Work order: Every line below is to be quoted exactly, with nothing added or dropped.

Given entries:
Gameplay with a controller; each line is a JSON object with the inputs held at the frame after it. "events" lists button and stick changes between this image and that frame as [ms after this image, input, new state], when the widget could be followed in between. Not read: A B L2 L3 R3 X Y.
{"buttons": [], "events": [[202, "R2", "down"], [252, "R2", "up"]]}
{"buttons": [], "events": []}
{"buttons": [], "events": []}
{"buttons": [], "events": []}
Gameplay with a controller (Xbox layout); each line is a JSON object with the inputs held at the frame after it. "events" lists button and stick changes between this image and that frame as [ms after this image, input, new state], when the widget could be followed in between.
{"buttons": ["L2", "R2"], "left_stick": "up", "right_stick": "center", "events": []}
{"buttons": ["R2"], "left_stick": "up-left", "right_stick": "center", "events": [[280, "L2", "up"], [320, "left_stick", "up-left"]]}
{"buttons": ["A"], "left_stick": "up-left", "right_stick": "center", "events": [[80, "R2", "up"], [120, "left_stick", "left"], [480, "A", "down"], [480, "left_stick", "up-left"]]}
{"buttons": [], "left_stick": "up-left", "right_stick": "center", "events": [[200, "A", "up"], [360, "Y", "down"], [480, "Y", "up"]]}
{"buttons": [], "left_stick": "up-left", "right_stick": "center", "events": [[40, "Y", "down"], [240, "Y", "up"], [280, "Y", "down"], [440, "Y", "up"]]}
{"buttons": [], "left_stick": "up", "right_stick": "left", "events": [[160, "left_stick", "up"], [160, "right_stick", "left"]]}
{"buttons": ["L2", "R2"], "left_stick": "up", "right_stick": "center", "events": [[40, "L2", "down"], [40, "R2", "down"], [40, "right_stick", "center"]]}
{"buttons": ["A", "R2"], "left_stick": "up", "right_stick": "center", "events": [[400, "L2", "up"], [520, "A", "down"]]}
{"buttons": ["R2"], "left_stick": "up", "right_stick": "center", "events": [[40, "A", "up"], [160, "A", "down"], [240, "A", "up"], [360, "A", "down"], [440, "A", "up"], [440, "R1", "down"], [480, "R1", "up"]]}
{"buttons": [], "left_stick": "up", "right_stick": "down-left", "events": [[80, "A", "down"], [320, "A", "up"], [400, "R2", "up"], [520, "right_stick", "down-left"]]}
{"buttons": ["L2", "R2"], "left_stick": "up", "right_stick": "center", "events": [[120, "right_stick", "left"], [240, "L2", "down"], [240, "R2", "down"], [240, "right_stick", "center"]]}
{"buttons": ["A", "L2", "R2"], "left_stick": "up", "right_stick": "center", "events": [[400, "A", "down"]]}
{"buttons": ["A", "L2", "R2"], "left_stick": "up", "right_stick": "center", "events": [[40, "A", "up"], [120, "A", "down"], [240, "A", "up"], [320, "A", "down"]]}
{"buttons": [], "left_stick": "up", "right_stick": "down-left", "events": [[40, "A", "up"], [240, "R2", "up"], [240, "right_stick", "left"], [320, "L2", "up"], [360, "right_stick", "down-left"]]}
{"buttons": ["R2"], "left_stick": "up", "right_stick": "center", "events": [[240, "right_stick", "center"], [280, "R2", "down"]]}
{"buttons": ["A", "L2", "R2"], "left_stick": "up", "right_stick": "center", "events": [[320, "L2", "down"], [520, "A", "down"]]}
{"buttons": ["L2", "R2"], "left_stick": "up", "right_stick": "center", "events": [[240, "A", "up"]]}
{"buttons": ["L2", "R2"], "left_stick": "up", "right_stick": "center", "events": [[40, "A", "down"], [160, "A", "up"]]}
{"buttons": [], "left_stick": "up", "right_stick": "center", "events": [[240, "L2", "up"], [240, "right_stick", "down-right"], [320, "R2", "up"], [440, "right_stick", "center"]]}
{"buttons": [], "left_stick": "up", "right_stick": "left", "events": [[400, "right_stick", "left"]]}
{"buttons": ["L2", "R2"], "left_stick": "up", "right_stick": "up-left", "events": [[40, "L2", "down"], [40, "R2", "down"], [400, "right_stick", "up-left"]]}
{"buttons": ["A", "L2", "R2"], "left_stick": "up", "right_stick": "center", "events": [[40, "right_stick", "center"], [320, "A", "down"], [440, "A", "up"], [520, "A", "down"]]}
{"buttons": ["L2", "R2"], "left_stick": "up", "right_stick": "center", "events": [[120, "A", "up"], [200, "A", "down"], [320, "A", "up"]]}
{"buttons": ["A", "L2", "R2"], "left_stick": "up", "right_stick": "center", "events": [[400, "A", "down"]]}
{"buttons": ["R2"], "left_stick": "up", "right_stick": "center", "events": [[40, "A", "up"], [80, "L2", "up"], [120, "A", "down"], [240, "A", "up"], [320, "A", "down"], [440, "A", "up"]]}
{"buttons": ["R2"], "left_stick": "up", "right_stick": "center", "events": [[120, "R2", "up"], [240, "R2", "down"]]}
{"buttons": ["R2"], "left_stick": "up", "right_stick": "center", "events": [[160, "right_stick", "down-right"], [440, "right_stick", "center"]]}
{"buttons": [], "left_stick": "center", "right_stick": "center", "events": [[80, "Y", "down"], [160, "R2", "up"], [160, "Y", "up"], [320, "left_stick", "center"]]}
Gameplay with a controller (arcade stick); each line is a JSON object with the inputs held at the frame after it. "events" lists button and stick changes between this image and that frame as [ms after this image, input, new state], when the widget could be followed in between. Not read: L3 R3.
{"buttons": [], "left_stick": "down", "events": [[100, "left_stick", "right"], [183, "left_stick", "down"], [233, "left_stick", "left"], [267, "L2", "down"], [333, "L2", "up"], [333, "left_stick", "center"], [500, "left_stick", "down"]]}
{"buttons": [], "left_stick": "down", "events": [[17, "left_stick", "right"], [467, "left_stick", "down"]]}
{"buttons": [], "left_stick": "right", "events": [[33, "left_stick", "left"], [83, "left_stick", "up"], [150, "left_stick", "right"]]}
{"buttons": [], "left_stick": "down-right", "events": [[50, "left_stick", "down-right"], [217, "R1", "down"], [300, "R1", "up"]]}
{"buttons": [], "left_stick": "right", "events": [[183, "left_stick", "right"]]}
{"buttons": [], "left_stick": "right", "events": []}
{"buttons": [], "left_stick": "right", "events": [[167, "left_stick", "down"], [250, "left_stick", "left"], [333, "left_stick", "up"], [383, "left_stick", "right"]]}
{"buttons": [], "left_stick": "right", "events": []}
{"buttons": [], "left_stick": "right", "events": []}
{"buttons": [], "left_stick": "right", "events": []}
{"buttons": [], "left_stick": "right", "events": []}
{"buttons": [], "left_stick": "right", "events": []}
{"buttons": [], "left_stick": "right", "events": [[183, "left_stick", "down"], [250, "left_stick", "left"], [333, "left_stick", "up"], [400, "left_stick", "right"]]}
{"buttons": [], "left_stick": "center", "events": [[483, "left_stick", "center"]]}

Written solution:
Gameplay with a controller; each line is a JSON object with the inputs held at the frame after it. "events" lists button and stick changes between this image and that frame as [ms after this image, input, new state], when the widget could be followed in between. Not read: A B L2 L3 R3 X Y.
{"buttons": [], "events": [[202, "R2", "down"], [252, "R2", "up"]]}
{"buttons": [], "events": []}
{"buttons": [], "events": []}
{"buttons": [], "events": []}
Gameplay with a controller (Xbox layout); each line is a JSON object with the inputs held at the frame after it. "events" lists button and stick changes between this image and that frame as [ms after this image, input, new state], when the widget could be followed in between.
{"buttons": ["L2", "R2"], "left_stick": "up", "right_stick": "center", "events": []}
{"buttons": ["R2"], "left_stick": "up-left", "right_stick": "center", "events": [[280, "L2", "up"], [320, "left_stick", "up-left"]]}
{"buttons": ["A"], "left_stick": "up-left", "right_stick": "center", "events": [[80, "R2", "up"], [120, "left_stick", "left"], [480, "A", "down"], [480, "left_stick", "up-left"]]}
{"buttons": [], "left_stick": "up-left", "right_stick": "center", "events": [[200, "A", "up"], [360, "Y", "down"], [480, "Y", "up"]]}
{"buttons": [], "left_stick": "up-left", "right_stick": "center", "events": [[40, "Y", "down"], [240, "Y", "up"], [280, "Y", "down"], [440, "Y", "up"]]}
{"buttons": [], "left_stick": "up", "right_stick": "left", "events": [[160, "left_stick", "up"], [160, "right_stick", "left"]]}
{"buttons": ["L2", "R2"], "left_stick": "up", "right_stick": "center", "events": [[40, "L2", "down"], [40, "R2", "down"], [40, "right_stick", "center"]]}
{"buttons": ["A", "R2"], "left_stick": "up", "right_stick": "center", "events": [[400, "L2", "up"], [520, "A", "down"]]}
{"buttons": ["R2"], "left_stick": "up", "right_stick": "center", "events": [[40, "A", "up"], [160, "A", "down"], [240, "A", "up"], [360, "A", "down"], [440, "A", "up"], [440, "R1", "down"], [480, "R1", "up"]]}
{"buttons": [], "left_stick": "up", "right_stick": "down-left", "events": [[80, "A", "down"], [320, "A", "up"], [400, "R2", "up"], [520, "right_stick", "down-left"]]}
{"buttons": ["L2", "R2"], "left_stick": "up", "right_stick": "center", "events": [[120, "right_stick", "left"], [240, "L2", "down"], [240, "R2", "down"], [240, "right_stick", "center"]]}
{"buttons": ["A", "L2", "R2"], "left_stick": "up", "right_stick": "center", "events": [[400, "A", "down"]]}
{"buttons": ["A", "L2", "R2"], "left_stick": "up", "right_stick": "center", "events": [[40, "A", "up"], [120, "A", "down"], [240, "A", "up"], [320, "A", "down"]]}
{"buttons": [], "left_stick": "up", "right_stick": "down-left", "events": [[40, "A", "up"], [240, "R2", "up"], [240, "right_stick", "left"], [320, "L2", "up"], [360, "right_stick", "down-left"]]}
{"buttons": ["R2"], "left_stick": "up", "right_stick": "center", "events": [[240, "right_stick", "center"], [280, "R2", "down"]]}
{"buttons": ["A", "L2", "R2"], "left_stick": "up", "right_stick": "center", "events": [[320, "L2", "down"], [520, "A", "down"]]}
{"buttons": ["L2", "R2"], "left_stick": "up", "right_stick": "center", "events": [[240, "A", "up"]]}
{"buttons": ["L2", "R2"], "left_stick": "up", "right_stick": "center", "events": [[40, "A", "down"], [160, "A", "up"]]}
{"buttons": [], "left_stick": "up", "right_stick": "center", "events": [[240, "L2", "up"], [240, "right_stick", "down-right"], [320, "R2", "up"], [440, "right_stick", "center"]]}
{"buttons": [], "left_stick": "up", "right_stick": "left", "events": [[400, "right_stick", "left"]]}
{"buttons": ["L2", "R2"], "left_stick": "up", "right_stick": "up-left", "events": [[40, "L2", "down"], [40, "R2", "down"], [400, "right_stick", "up-left"]]}
{"buttons": ["A", "L2", "R2"], "left_stick": "up", "right_stick": "center", "events": [[40, "right_stick", "center"], [320, "A", "down"], [440, "A", "up"], [520, "A", "down"]]}
{"buttons": ["L2", "R2"], "left_stick": "up", "right_stick": "center", "events": [[120, "A", "up"], [200, "A", "down"], [320, "A", "up"]]}
{"buttons": ["A", "L2", "R2"], "left_stick": "up", "right_stick": "center", "events": [[400, "A", "down"]]}
{"buttons": ["R2"], "left_stick": "up", "right_stick": "center", "events": [[40, "A", "up"], [80, "L2", "up"], [120, "A", "down"], [240, "A", "up"], [320, "A", "down"], [440, "A", "up"]]}
{"buttons": ["R2"], "left_stick": "up", "right_stick": "center", "events": [[120, "R2", "up"], [240, "R2", "down"]]}
{"buttons": ["R2"], "left_stick": "up", "right_stick": "center", "events": [[160, "right_stick", "down-right"], [440, "right_stick", "center"]]}
{"buttons": [], "left_stick": "center", "right_stick": "center", "events": [[80, "Y", "down"], [160, "R2", "up"], [160, "Y", "up"], [320, "left_stick", "center"]]}
Gameplay with a controller (arcade stick); each line is a JSON object with the inputs held at the frame after it. "events" lists button and stick changes between this image and that frame as [ms after this image, input, new state], when the widget could be followed in between. Not read: L3 R3.
{"buttons": [], "left_stick": "down", "events": [[100, "left_stick", "right"], [183, "left_stick", "down"], [233, "left_stick", "left"], [267, "L2", "down"], [333, "L2", "up"], [333, "left_stick", "center"], [500, "left_stick", "down"]]}
{"buttons": [], "left_stick": "down", "events": [[17, "left_stick", "right"], [467, "left_stick", "down"]]}
{"buttons": [], "left_stick": "right", "events": [[33, "left_stick", "left"], [83, "left_stick", "up"], [150, "left_stick", "right"]]}
{"buttons": [], "left_stick": "down-right", "events": [[50, "left_stick", "down-right"], [217, "R1", "down"], [300, "R1", "up"]]}
{"buttons": [], "left_stick": "right", "events": [[183, "left_stick", "right"]]}
{"buttons": [], "left_stick": "right", "events": []}
{"buttons": [], "left_stick": "right", "events": [[167, "left_stick", "down"], [250, "left_stick", "left"], [333, "left_stick", "up"], [383, "left_stick", "right"]]}
{"buttons": [], "left_stick": "right", "events": []}
{"buttons": [], "left_stick": "right", "events": []}
{"buttons": [], "left_stick": "right", "events": []}
{"buttons": [], "left_stick": "right", "events": []}
{"buttons": [], "left_stick": "right", "events": []}
{"buttons": [], "left_stick": "right", "events": [[183, "left_stick", "down"], [250, "left_stick", "left"], [333, "left_stick", "up"], [400, "left_stick", "right"]]}
{"buttons": [], "left_stick": "center", "events": [[483, "left_stick", "center"]]}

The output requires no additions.